[[ INPUT RECORDS open ]]

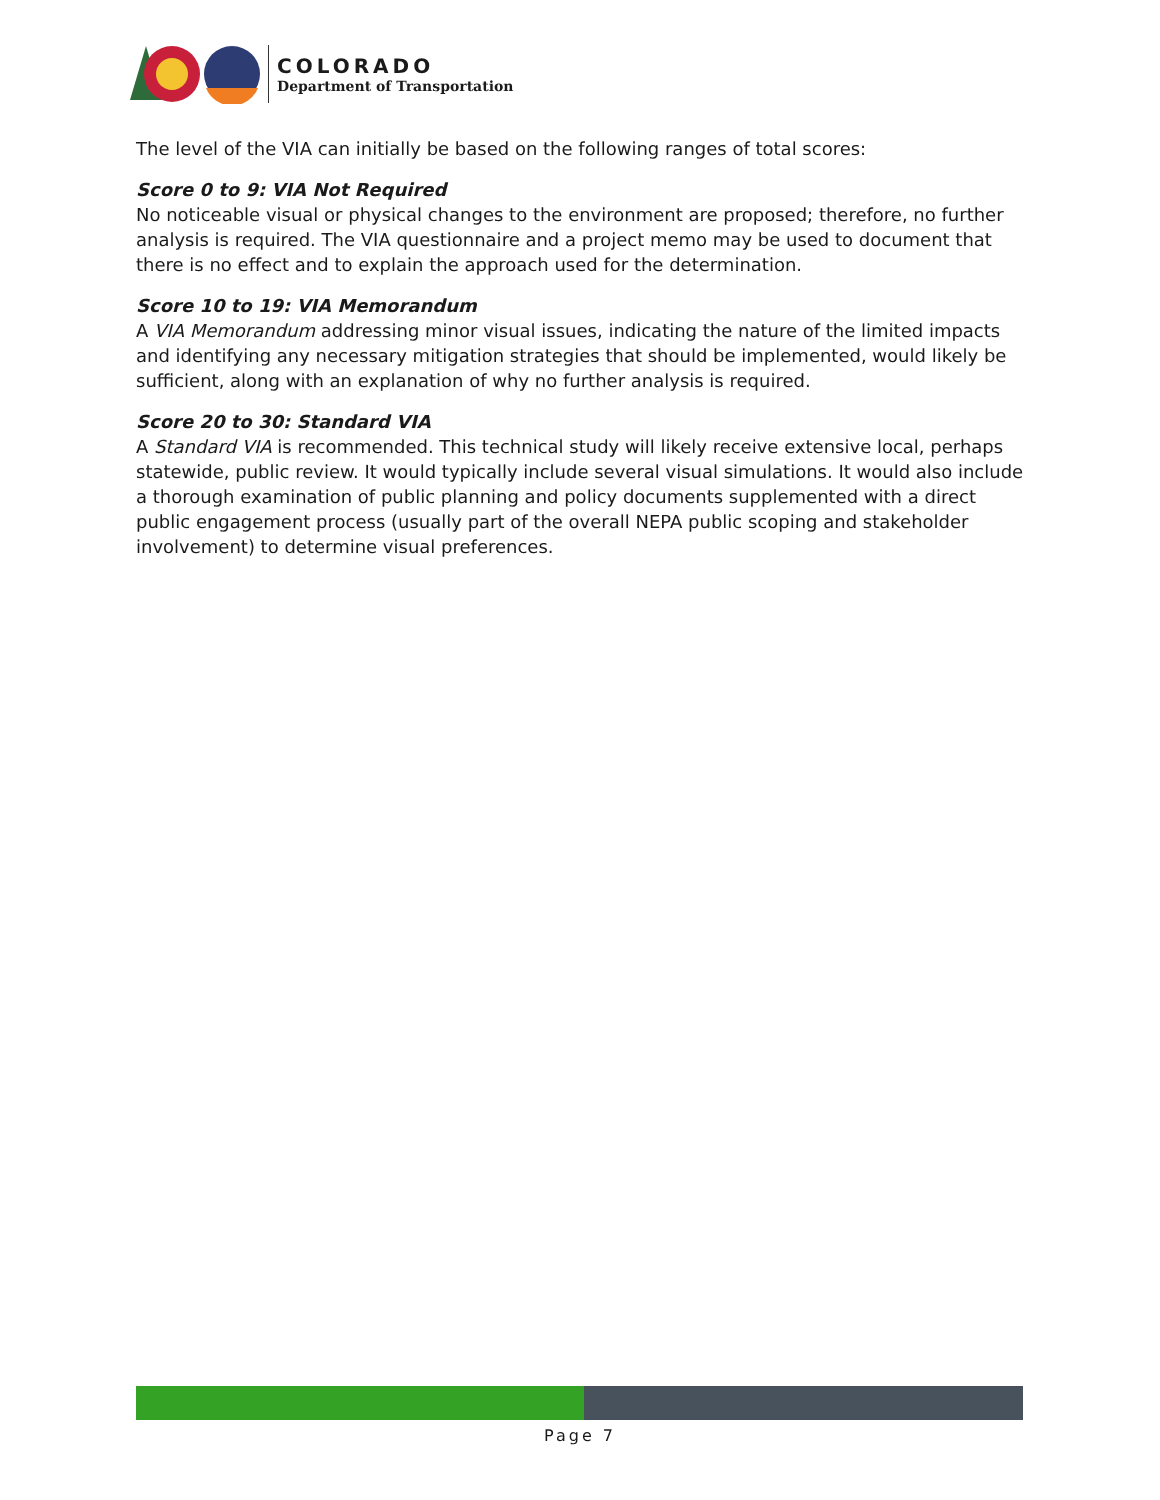COLORADO
Department of Transportation
The level of the VIA can initially be based on the following ranges of total scores:
Score 0 to 9: VIA Not Required
No noticeable visual or physical changes to the environment are proposed; therefore, no further analysis is required. The VIA questionnaire and a project memo may be used to document that there is no effect and to explain the approach used for the determination.
Score 10 to 19: VIA Memorandum
A VIA Memorandum addressing minor visual issues, indicating the nature of the limited impacts and identifying any necessary mitigation strategies that should be implemented, would likely be sufficient, along with an explanation of why no further analysis is required.
Score 20 to 30: Standard VIA
A Standard VIA is recommended. This technical study will likely receive extensive local, perhaps statewide, public review. It would typically include several visual simulations. It would also include a thorough examination of public planning and policy documents supplemented with a direct public engagement process (usually part of the overall NEPA public scoping and stakeholder involvement) to determine visual preferences.
Page 7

[[ INPUT RECORDS closed ]]

## WHAT YOU SHOULD DO
Exactly as written above, print every line of the data but not its pictures.

## ANSWER BELOW
COLORADO
Department of Transportation
The level of the VIA can initially be based on the following ranges of total scores:
Score 0 to 9: VIA Not Required
No noticeable visual or physical changes to the environment are proposed; therefore, no further analysis is required. The VIA questionnaire and a project memo may be used to document that there is no effect and to explain the approach used for the determination.
Score 10 to 19: VIA Memorandum
A VIA Memorandum addressing minor visual issues, indicating the nature of the limited impacts and identifying any necessary mitigation strategies that should be implemented, would likely be sufficient, along with an explanation of why no further analysis is required.
Score 20 to 30: Standard VIA
A Standard VIA is recommended. This technical study will likely receive extensive local, perhaps statewide, public review. It would typically include several visual simulations. It would also include a thorough examination of public planning and policy documents supplemented with a direct public engagement process (usually part of the overall NEPA public scoping and stakeholder involvement) to determine visual preferences.
Page 7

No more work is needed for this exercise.